### Excerpted records
· · ·

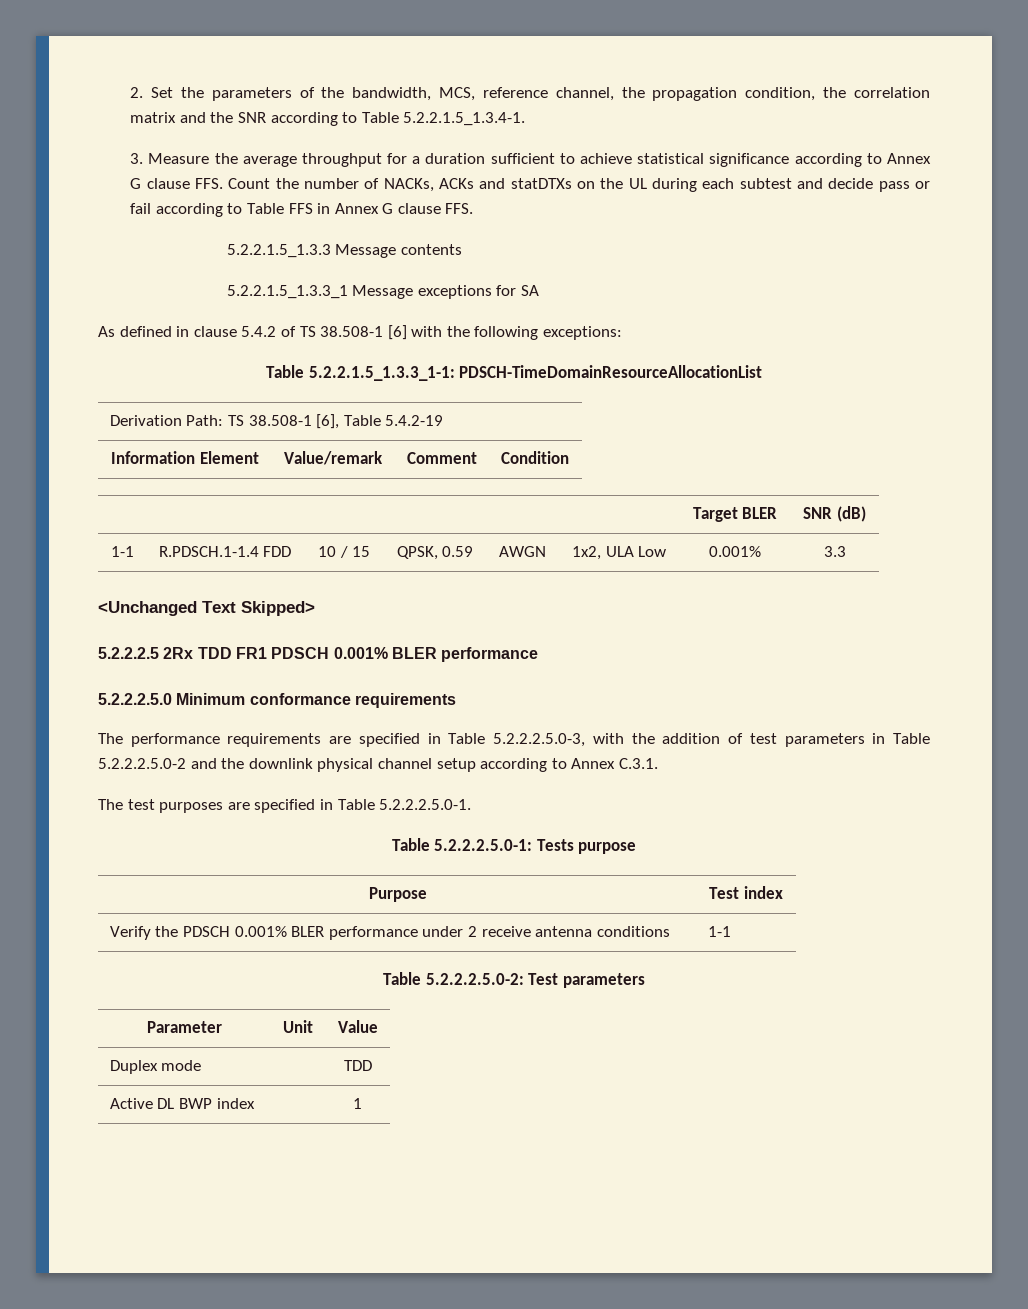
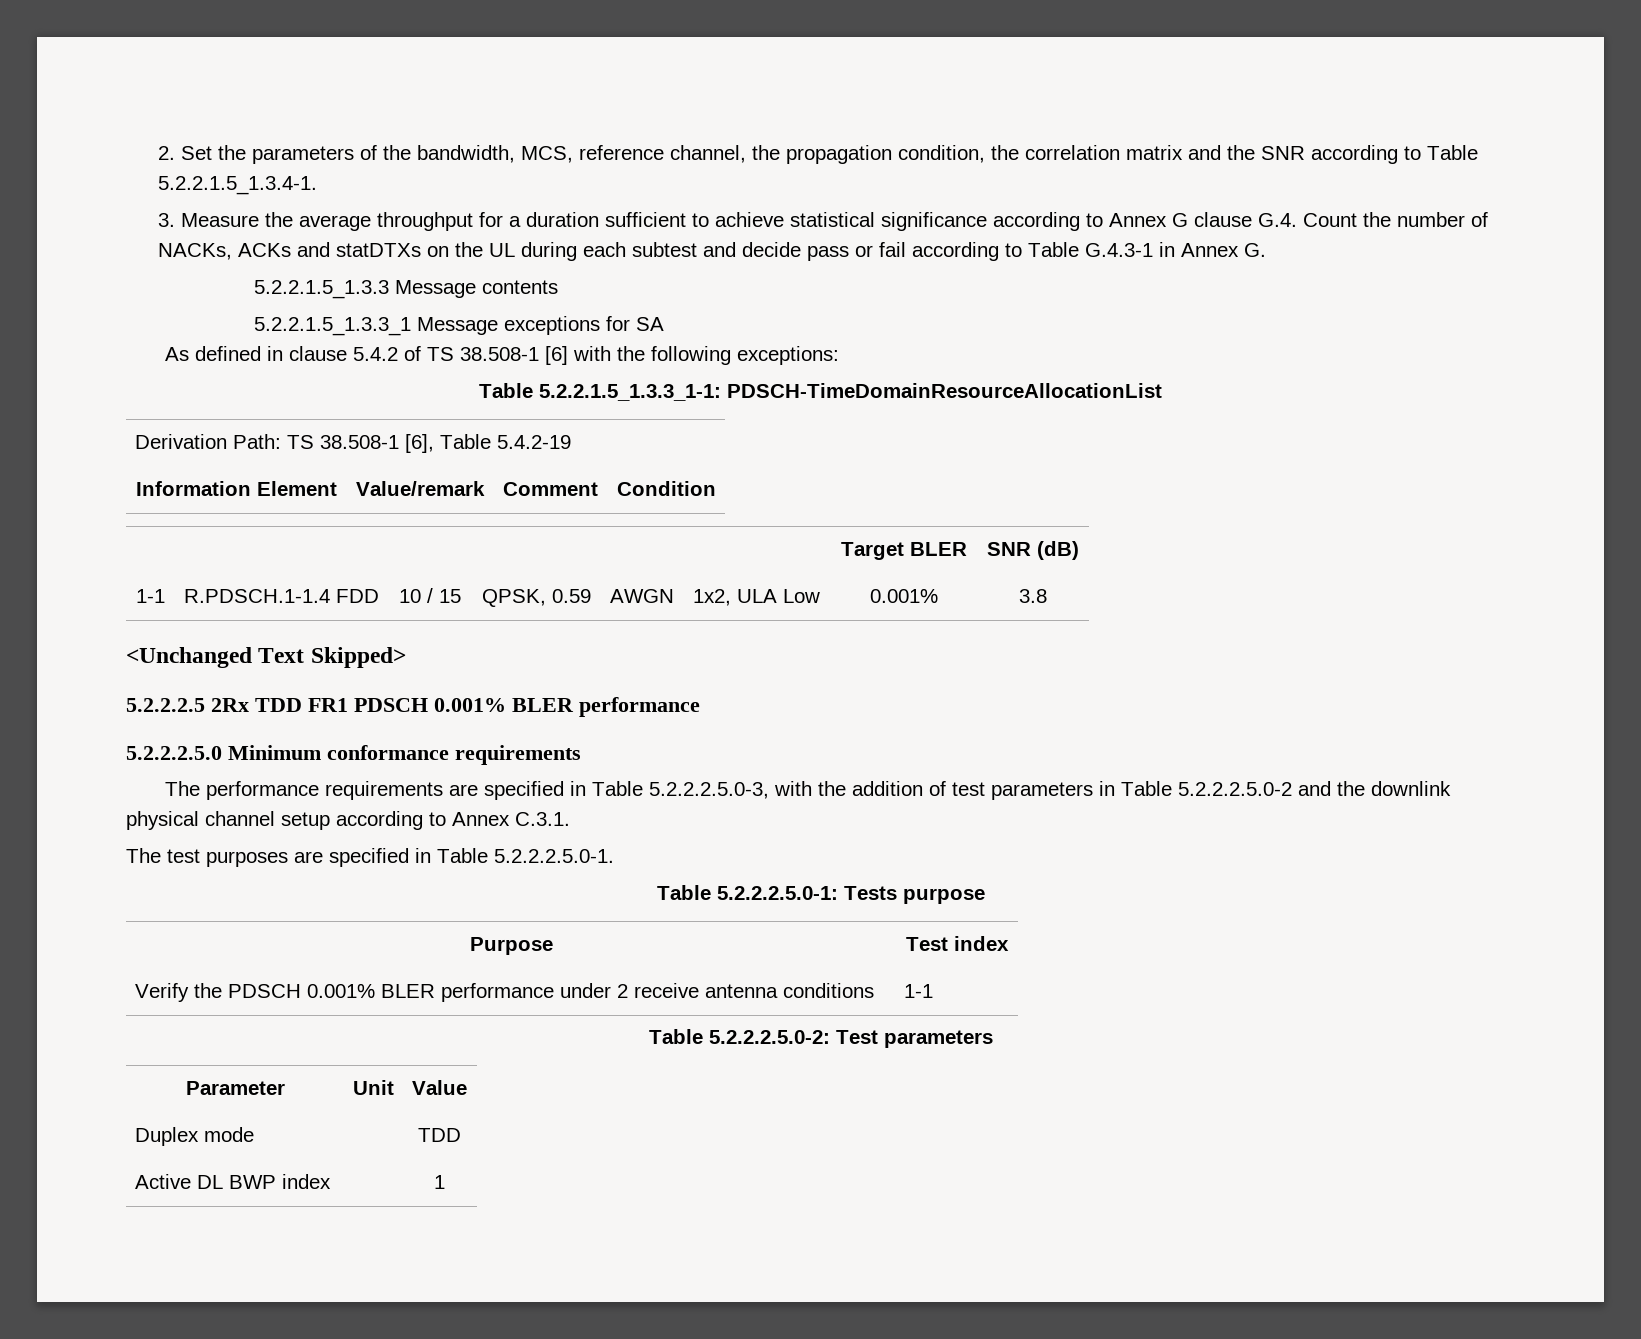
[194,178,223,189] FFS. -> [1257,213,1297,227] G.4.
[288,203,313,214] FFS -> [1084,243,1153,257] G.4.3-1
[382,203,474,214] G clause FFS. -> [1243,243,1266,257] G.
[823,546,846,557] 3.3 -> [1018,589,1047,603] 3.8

· · ·

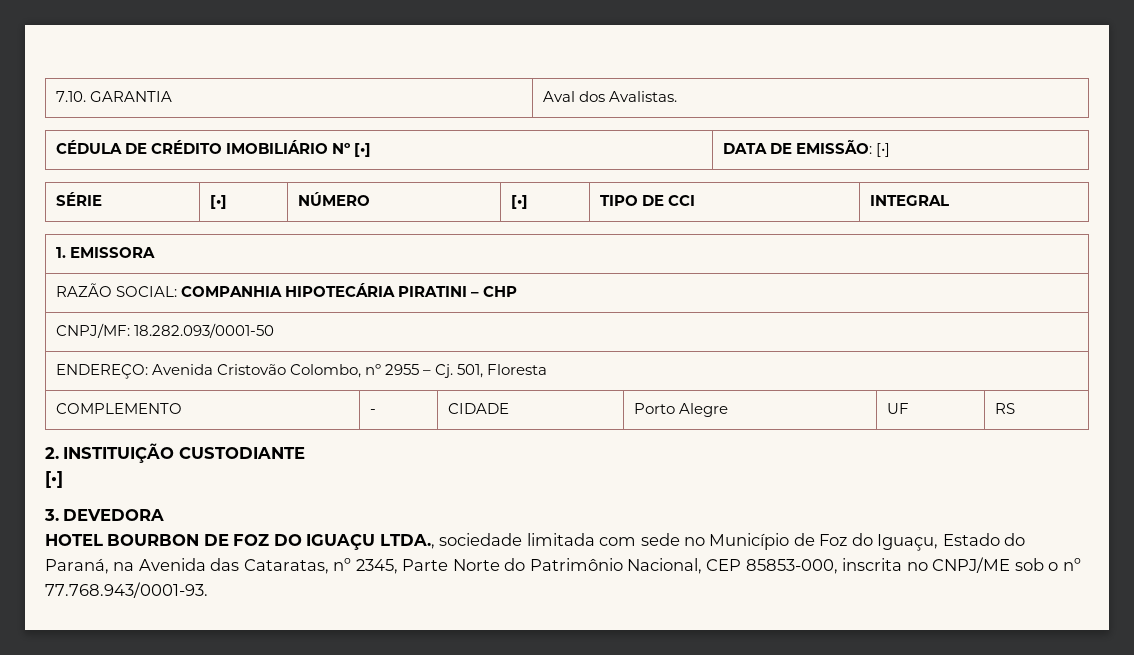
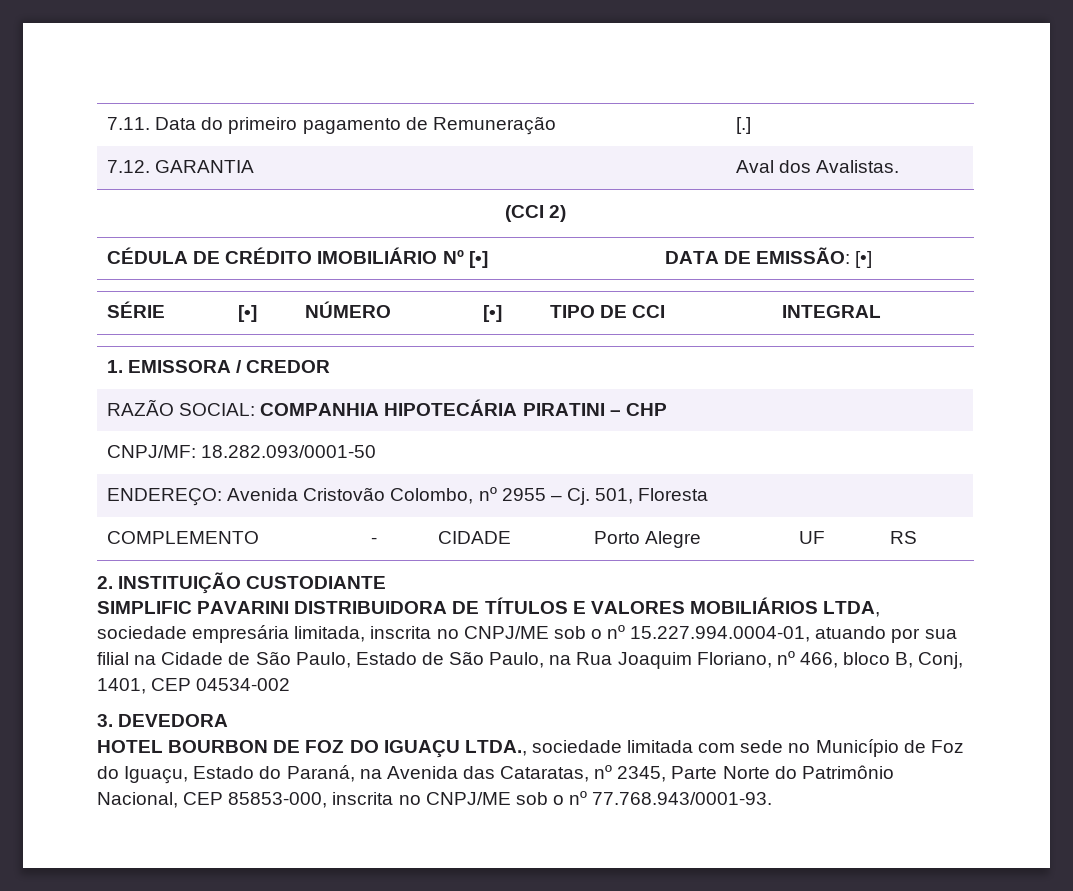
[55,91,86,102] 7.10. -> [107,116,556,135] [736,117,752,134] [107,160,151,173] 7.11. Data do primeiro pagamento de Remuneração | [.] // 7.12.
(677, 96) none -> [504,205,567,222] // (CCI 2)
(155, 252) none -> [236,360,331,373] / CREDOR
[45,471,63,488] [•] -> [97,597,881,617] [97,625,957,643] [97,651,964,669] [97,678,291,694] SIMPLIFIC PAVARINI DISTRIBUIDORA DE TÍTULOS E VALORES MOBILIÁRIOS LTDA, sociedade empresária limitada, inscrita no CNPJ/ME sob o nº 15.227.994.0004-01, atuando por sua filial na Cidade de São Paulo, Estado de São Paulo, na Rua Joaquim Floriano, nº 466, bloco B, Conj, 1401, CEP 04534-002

· · ·

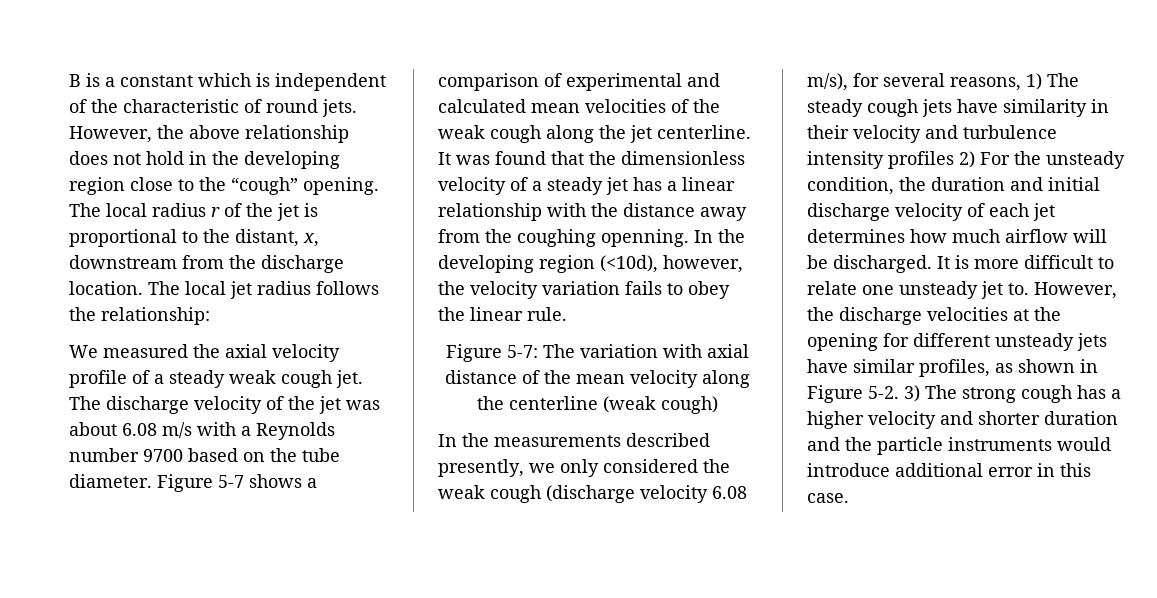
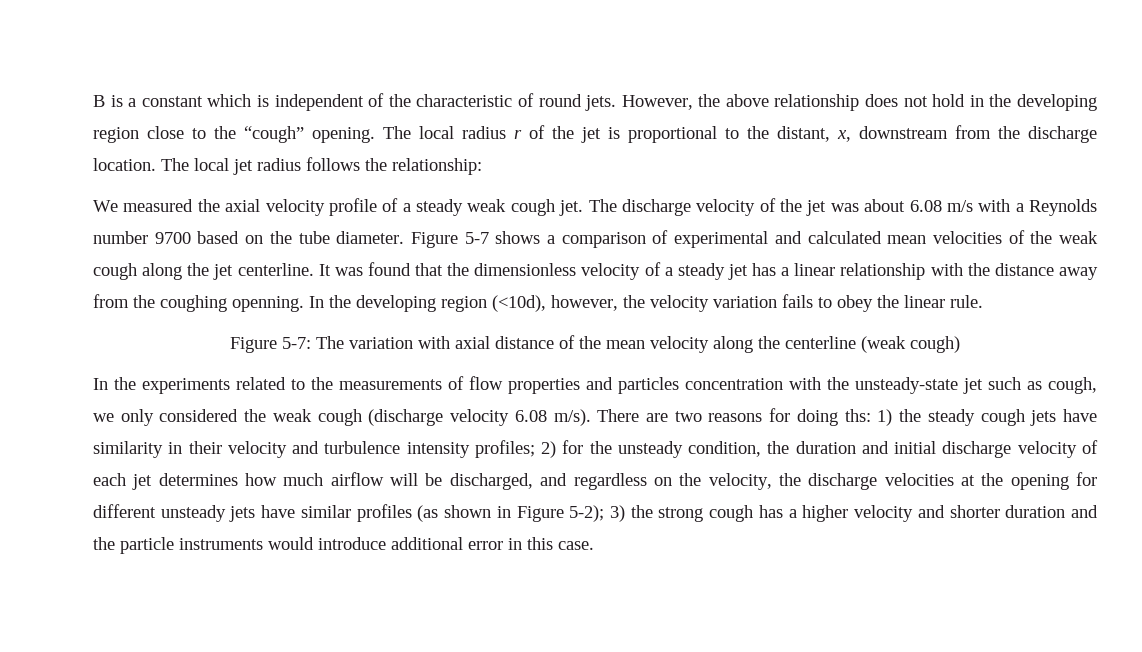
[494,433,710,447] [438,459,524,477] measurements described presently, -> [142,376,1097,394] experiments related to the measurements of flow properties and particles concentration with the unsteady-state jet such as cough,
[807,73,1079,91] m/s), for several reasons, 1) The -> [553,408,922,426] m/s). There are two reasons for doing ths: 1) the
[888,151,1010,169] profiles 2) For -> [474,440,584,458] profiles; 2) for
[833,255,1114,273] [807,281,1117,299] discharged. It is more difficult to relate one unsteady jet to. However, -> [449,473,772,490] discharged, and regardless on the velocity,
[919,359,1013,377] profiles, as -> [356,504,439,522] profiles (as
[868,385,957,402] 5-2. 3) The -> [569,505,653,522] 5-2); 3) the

· · ·

### Action item
In the listing above, find the line with "(155, 252) none -> [236,360,331,373] / CREDOR" and the line with "[45,471,63,488] [•] ->", then print exactly those lines and every line between them.

### The answer
(155, 252) none -> [236,360,331,373] / CREDOR
[45,471,63,488] [•] -> [97,597,881,617] [97,625,957,643] [97,651,964,669] [97,678,291,694] SIMPLIFIC PAVARINI DISTRIBUIDORA DE TÍTULOS E VALORES MOBILIÁRIOS LTDA, sociedade empresária limitada, inscrita no CNPJ/ME sob o nº 15.227.994.0004-01, atuando por sua filial na Cidade de São Paulo, Estado de São Paulo, na Rua Joaquim Floriano, nº 466, bloco B, Conj, 1401, CEP 04534-002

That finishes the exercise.